What does Vooruit.Brussels propose?

  • We provide affordable heathcare: Thanks to Vooruit, everyone can go to the GP for 4 euros, children and young people can go to the dentist for free and you can see a psychologist for 11 euros. We are phasing out fee supplements and we are providing more and better reimbursements. Frank also saw to it that the maximum bill was extended to the most vulnerable families. Specifically, this means that low-income families will never pay more than 250 euros a year for their care. The trend towards affordable care has started, but the work is not yet finished.
  • We ensure fewer waiting lists: Vooruit invested 1 billion in care professionals to improve both pay and working conditions in order to make healthcare jobs more attractive. We are also doing this by deploying Care Ambassadors. We expand mental health centres and provide more places in psychiatry.

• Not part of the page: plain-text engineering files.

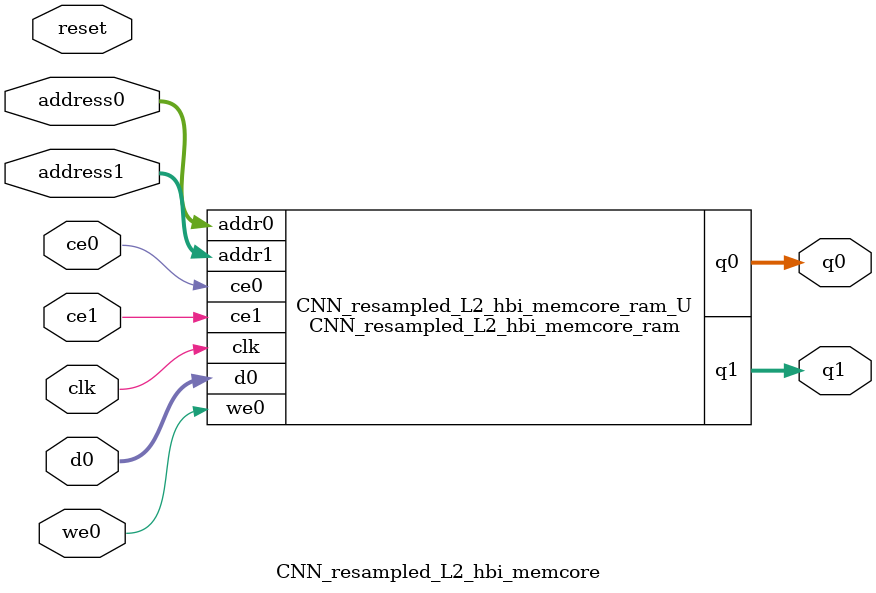
<source format=v>

`timescale 1 ns / 1 ps
module CNN_resampled_L2_hbi_memcore_ram (addr0, ce0, d0, we0, q0, addr1, ce1, q1,  clk);

parameter DWIDTH = 25;
parameter AWIDTH = 10;
parameter MEM_SIZE = 980;

input[AWIDTH-1:0] addr0;
input ce0;
input[DWIDTH-1:0] d0;
input we0;
output reg[DWIDTH-1:0] q0;
input[AWIDTH-1:0] addr1;
input ce1;
output reg[DWIDTH-1:0] q1;
input clk;

(* ram_style = "block" *)reg [DWIDTH-1:0] ram[0:MEM_SIZE-1];




always @(posedge clk)  
begin 
    if (ce0) 
    begin
        if (we0) 
        begin 
            ram[addr0] <= d0; 
            q0 <= d0;
        end 
        else 
            q0 <= ram[addr0];
    end
end


always @(posedge clk)  
begin 
    if (ce1) 
    begin
            q1 <= ram[addr1];
    end
end


endmodule


`timescale 1 ns / 1 ps
module CNN_resampled_L2_hbi_memcore(
    reset,
    clk,
    address0,
    ce0,
    we0,
    d0,
    q0,
    address1,
    ce1,
    q1);

parameter DataWidth = 32'd25;
parameter AddressRange = 32'd980;
parameter AddressWidth = 32'd10;
input reset;
input clk;
input[AddressWidth - 1:0] address0;
input ce0;
input we0;
input[DataWidth - 1:0] d0;
output[DataWidth - 1:0] q0;
input[AddressWidth - 1:0] address1;
input ce1;
output[DataWidth - 1:0] q1;



CNN_resampled_L2_hbi_memcore_ram CNN_resampled_L2_hbi_memcore_ram_U(
    .clk( clk ),
    .addr0( address0 ),
    .ce0( ce0 ),
    .we0( we0 ),
    .d0( d0 ),
    .q0( q0 ),
    .addr1( address1 ),
    .ce1( ce1 ),
    .q1( q1 ));

endmodule


</source>
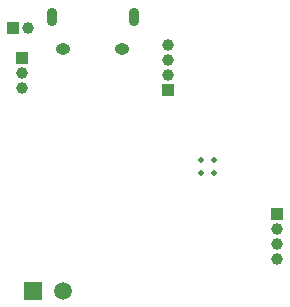
<source format=gbs>
%FSTAX23Y23*%
%MOIN*%
%SFA1B1*%

%IPPOS*%
%ADD35R,0.039370X0.039370*%
%ADD36C,0.039370*%
%ADD37R,0.039370X0.039370*%
%ADD38O,0.049212X0.037401*%
%ADD39O,0.035433X0.061024*%
%ADD40C,0.059055*%
%ADD41R,0.059055X0.059055*%
%ADD42C,0.019685*%
%LNcore_prototype_1-1*%
%LPD*%
G54D35*
X03826Y03504D03*
G54D36*
X03876Y03504D03*
X03858Y03306D03*
Y03356D03*
X04342Y0335D03*
Y034D03*
Y0345D03*
X04708Y02734D03*
Y02784D03*
Y02834D03*
G54D37*
X03858Y03406D03*
X04342Y033D03*
X04708Y02884D03*
G54D38*
X03994Y03436D03*
X04191D03*
G54D39*
X03955Y03543D03*
X04231D03*
G54D40*
X03992Y02629D03*
G54D41*
X03892Y02629D03*
G54D42*
X04453Y03064D03*
X04496D03*
X04453Y03021D03*
X04496D03*
M02*
</source>
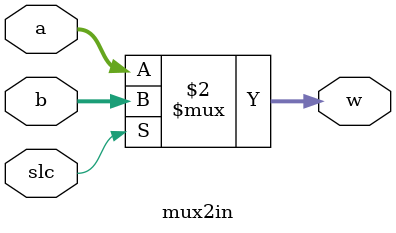
<source format=v>
module mux2in(a, b, slc, w);
    parameter N = 4;
    input [N - 1:0] a, b;
    input slc;
    output [N - 1:0] w;

    assign w = ~slc ? a : b;
endmodule
</source>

  • We provide care close to people: We strengthen primary care through multidisciplinary centres with GPs, nurses, psychologists and more. We deploy mobile crisis teams to administer care to people on the street. We provide physical counters of welfare services like the CPAS and CAWs that are open long enough so that people who work are also able to go there without an appointment.
  • We provide the guarantee of Dutch language service: Hospitals are required to draw up new and modern language policy plans that go beyond simply offering language classes. By building teams, bringing in liaison officers and using technology, better Dutch-language care can be offered. We require all emergency services to be bilingual. We preserve that Dutch-language service. We also make it possible for a patient in the ambulance to have the choice of being taken to a Dutch-speaking hospital.
  • We provide fewer structures and more central governance: We simplify the structure of powers by giving the Brussels Region direction over welfare and health policy, with budgetary restraints, in order to guarantee the provision of care for Dutch-speaking people in Brussels.